Task item. Retype the text of all the records below line for line, without any changes, and leave the pictures out of your answer.

Saved data entries
□ □ □ □ □ □ □

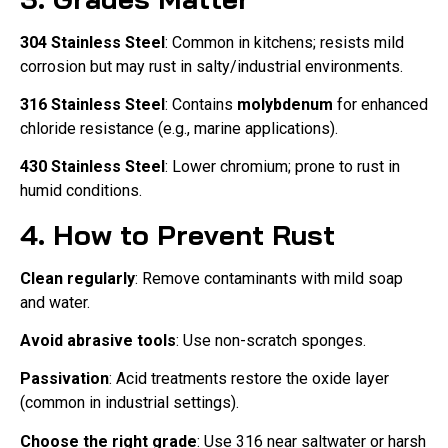
304 Stainless Steel
: Common in kitchens; resists mild
corrosion but may rust in salty/industrial environments.
316 Stainless Steel
: Contains
molybdenum
for enhanced
chloride resistance (e.g., marine applications).
430 Stainless Steel
: Lower chromium; prone to rust in
humid conditions.
4. How to Prevent Rust
Clean regularly
: Remove contaminants with mild soap
and water.
Avoid abrasive tools
: Use non-scratch sponges.
Passivation
: Acid treatments restore the oxide layer
(common in industrial settings).
Choose the right grade
: Use 316 near saltwater or harsh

□ □ □ □ □ □ □

Exercise result.
304 Stainless Steel
: Common in kitchens; resists mild
corrosion but may rust in salty/industrial environments.
316 Stainless Steel
: Contains
molybdenum
for enhanced
chloride resistance (e.g., marine applications).
430 Stainless Steel
: Lower chromium; prone to rust in
humid conditions.
4. How to Prevent Rust
Clean regularly
: Remove contaminants with mild soap
and water.
Avoid abrasive tools
: Use non-scratch sponges.
Passivation
: Acid treatments restore the oxide layer
(common in industrial settings).
Choose the right grade
: Use 316 near saltwater or harsh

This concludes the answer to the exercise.